With one of their two third-round choices Sunday, the Jets tagged Lipon, a right-winger who had 36 goals and 53 assists in 61 games for the Western Hockey League's Kamloops Blazers last season. He also had a plus-34 rating and 115 penalty minutes, second-most on the Blazers.
Because he turns 20 on July 10, Lipon is eligible to play in the AHL this year.
Although he had been passed over in the two previous NHL drafts, the six-foot, 180-pound Lipon caused scouts to take a second (or third look) over the winter, not just due to his performance with the Blazers, but also because the Regina native earned an invitation to the Canadian junior team selection camp and beat the odds by making the team as a checking forward.
Kichton had actually been drafted two years ago, in the fifth round by the New York Islanders, but the six-foot, 190-pound rearguard and Islanders never reached agreement on a contract and he re-entered the draft process this year.
The Spruce Grove, Alta., native was taken in the seventh round by Winnipeg on Sunday, but if Kichton can translate his junior successes into the pro ranks, the Jets may have found great value in the pick.
Kichton was named the WHL's top defenceman last season, beating out Toronto Maple Leafs' prospect Morgan Rielly for those honours. The team captain in Kamloops last season, he was also a West Conference all-star, joining Portland Winterhawks defenceman Seth Jones on the all-conference blueline.
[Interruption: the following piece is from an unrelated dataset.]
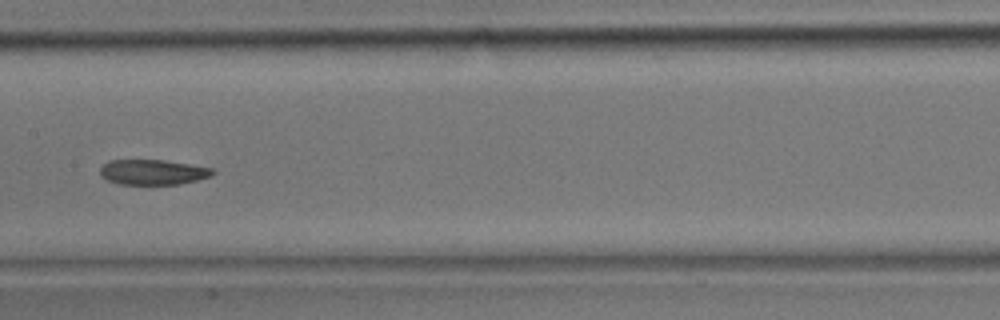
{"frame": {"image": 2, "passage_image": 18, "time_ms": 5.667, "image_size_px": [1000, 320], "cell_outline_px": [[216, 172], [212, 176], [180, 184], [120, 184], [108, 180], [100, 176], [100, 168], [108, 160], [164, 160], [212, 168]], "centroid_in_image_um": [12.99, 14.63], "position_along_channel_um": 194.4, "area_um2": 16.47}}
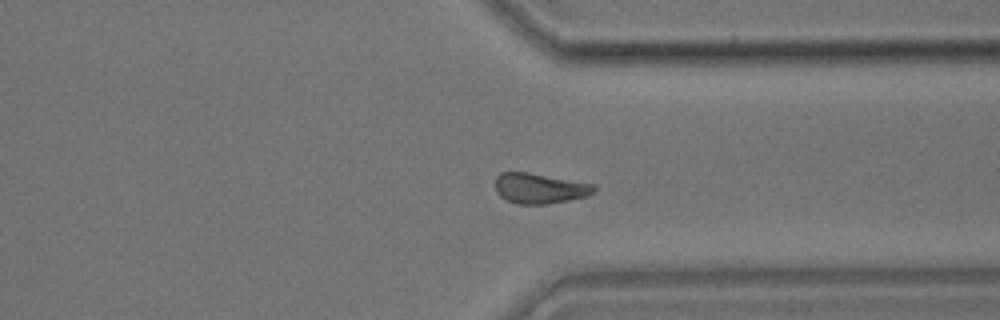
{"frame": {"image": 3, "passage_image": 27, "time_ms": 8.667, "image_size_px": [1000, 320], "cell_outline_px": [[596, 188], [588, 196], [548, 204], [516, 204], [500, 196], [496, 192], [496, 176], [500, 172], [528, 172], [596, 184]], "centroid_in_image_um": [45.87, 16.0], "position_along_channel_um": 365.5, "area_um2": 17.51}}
Jones was the fourth overall pick by the Nashville Predators Sunday, while Kichton went 185 selections later.
Reasons for that marked difference? Well, for one thing, Kichton, who turned 21 last month, is more than three years older than Jones. Another may be a perceived lack of physicality; Kichton had just 30 PIMs last season and never any more than 49 in any of his five WHL seasons
But the left-shooting Kichton, who was also the WHL's Western Conference defenceman of the year in 2011-12, is a superb puck-mover and a power-play dynamo. Those skills helped him produce big offensive numbers with the WHL's Spokane Chiefs over the last three years, a total of 62 goals and 178 assists for 240 points in 206 games. He was plus-118 over that stretch.
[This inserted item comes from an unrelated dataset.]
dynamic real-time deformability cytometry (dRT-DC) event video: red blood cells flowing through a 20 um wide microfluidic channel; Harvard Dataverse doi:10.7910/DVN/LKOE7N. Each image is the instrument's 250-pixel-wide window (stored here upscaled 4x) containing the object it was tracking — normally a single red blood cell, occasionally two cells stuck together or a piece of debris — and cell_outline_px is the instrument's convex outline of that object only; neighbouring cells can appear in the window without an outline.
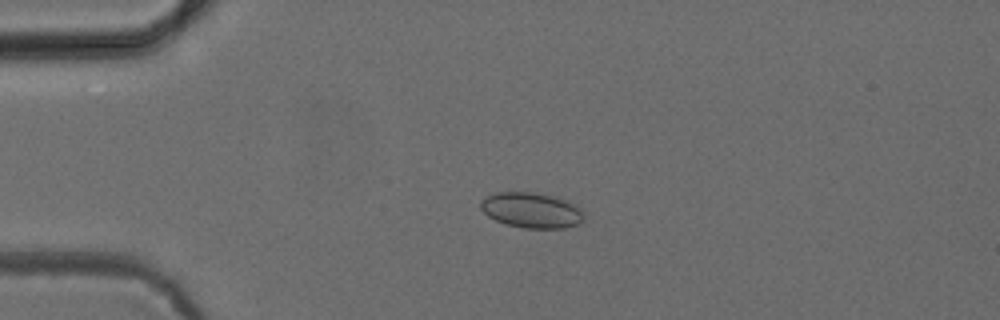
{"species": "common noctule bat (a hibernating species)", "species_latin": "Nyctalus noctula", "temperature_condition": "cold", "stored_images_in_passage": 5, "camera_frame_rate_fps": 3000, "um_per_image_px": 0.085, "animal": {"sex": "female", "body_mass_g": 24.6, "forearm_length_mm": 56.2}, "frame": {"image": 1, "passage_image": 1, "time_ms": 0.0, "image_size_px": [1000, 320], "cell_outline_px": [[584, 220], [580, 224], [564, 228], [524, 228], [508, 224], [496, 220], [488, 216], [480, 208], [480, 200], [496, 192], [536, 192], [552, 196], [564, 200], [580, 208], [584, 212]], "centroid_in_image_um": [45.18, 17.87], "position_along_channel_um": 39.8, "area_um2": 21.27}}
Last season, Kitchen had 22 goals and 63 assists to go along with a team-topping plus-39 rating. His 85 points led the Chiefs and all WHL defencemen in scoring with 85 points, including 22 goals. In fact, he had 19 more points than the second-highest scoring blueliner in the league.
While Lipon could conceivably return to the junior ranks next season, Kichton has used up his junior eligibility.
The Jets made eight other selections Sunday, all of them players with birthdays that have them turning 18 or 19 in this calendar year. Winnipeg also concentrated on the major junior ranks, with seven of their 10 overall choices coming from CHL clubs.
Those other choices include another WHL defenceman, Josh Morrissey, the 13th overall pick in Sunday's NHL draft, centre Nicolas Petan (Portland, WHL), goaltender Eric Comrie (Tri-City, WHL), centre Jimmy Lodge (Saginaw, OHL), centre Andrew Copp (University of Michigan, NCAA), defenceman Jan Kostalek (Rimouski, QMJHL), defenceman Tucker Poolman (Omaha, USHL) and defenceman Marcus Karlstrom (AIK, Swedish U18).
The Jets also acquired forward Michael Frolik from the Stanley Cup champion Chicago Blackhawks for third and fifth-round picks Sunday.